Go through the entries below. Copy out every line that contains "https".

#### DATA FOR THE TASK
------------------------
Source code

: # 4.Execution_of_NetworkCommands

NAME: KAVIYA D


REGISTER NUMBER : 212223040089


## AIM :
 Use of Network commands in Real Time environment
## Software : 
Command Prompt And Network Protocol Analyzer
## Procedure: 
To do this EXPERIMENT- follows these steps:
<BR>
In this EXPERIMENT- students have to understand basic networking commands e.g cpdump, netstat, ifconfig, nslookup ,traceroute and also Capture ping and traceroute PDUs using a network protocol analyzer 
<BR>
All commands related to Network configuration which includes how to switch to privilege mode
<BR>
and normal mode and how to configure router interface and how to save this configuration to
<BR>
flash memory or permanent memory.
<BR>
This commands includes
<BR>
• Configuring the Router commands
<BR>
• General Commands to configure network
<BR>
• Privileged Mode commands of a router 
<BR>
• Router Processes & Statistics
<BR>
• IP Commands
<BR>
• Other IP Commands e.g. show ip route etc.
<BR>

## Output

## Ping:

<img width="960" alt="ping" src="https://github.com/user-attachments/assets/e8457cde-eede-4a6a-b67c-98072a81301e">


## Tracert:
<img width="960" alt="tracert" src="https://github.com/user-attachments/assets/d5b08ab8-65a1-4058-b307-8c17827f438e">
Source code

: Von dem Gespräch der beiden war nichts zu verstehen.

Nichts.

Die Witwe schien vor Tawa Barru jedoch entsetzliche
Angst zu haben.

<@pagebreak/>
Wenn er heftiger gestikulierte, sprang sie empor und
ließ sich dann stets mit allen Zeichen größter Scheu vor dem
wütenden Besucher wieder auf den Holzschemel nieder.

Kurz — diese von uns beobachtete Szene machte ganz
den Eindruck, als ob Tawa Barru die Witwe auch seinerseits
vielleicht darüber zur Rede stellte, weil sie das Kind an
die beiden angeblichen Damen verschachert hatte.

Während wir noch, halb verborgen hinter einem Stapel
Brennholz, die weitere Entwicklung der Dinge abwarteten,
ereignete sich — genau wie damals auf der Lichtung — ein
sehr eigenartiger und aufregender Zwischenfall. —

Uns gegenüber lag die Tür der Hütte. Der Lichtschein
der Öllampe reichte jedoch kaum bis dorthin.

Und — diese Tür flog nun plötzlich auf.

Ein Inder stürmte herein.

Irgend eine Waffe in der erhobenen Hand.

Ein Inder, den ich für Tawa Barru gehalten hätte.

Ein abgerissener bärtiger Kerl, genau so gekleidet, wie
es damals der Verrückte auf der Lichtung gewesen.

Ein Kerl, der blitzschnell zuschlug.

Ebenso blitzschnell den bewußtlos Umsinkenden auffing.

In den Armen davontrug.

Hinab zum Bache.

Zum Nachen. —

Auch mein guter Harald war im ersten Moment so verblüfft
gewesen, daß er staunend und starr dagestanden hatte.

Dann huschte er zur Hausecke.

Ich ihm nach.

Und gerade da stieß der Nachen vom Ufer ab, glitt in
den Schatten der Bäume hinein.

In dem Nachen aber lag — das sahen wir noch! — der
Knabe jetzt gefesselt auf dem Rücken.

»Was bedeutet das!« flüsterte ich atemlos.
------------------------
#### RESPONSE BELOW
<img width="960" alt="ping" src="https://github.com/user-attachments/assets/e8457cde-eede-4a6a-b67c-98072a81301e">
<img width="960" alt="tracert" src="https://github.com/user-attachments/assets/d5b08ab8-65a1-4058-b307-8c17827f438e">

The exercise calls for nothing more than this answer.